A lot of the literature looks at lock-in as a systemic issue but I think it would be really interesting to drill in to an existing technology – such as domestic gas use – and see how lock in applies to this. I think that it’s only really by understanding this that policies can be effectively designed to allow consumers the option of doing something else and picking another technology. Or you could design policies to incentivise existing incumbants to change their practices………
Lock-in is not just about existing consumers or technology but is also about institutions. Government (regulator or policy maker), trade associations and industry organisations are all locked in to particular patterns of thinking and doing. I think there’s a strong chance that this is particularly applicable to Ofgem. Particularly as large numbers of ex energy employees have moved from industry (during privatisation and unbundling/splitting) into the regulator. Maybe the same old ways of thinking get passed down the hierarchy and even new employees themselves get locked in to the standard way of thinking. If this is the case, then the institutions themselves must be a barrier to innovation in energy system models and energy approaches.
In the news this week, Ed Davey has written to the regulators concerning the gas market dominance of Centrica which has 41% of the domestic gas supply market. Interestingly Centrica’s CEO has been talking up the competitiveness (?) of the UK gas market and the relative cost of UK gas prices in Europe.

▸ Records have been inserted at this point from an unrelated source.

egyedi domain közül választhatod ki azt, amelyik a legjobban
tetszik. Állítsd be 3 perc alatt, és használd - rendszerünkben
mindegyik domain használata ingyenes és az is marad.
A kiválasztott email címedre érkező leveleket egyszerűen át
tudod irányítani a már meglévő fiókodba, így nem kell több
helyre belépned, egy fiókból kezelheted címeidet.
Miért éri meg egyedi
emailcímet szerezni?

It’s difficult to see how you can call something competitive with low switching rates which are getting lower. The following graph shows the monthly percentage of customers who switch. It’s going one direction:
With regard to the EU cost one, this is really interesting stuff as the UK actually has average pre-tax gas prices for Europe (it’s just that we have a low rate of VAT which makes a bit of a difference). The following graph is from Eurostat but you can make your own minds up about how cheap UK gas is (not). Not that this should be particularly surprising as we do import the majority of it!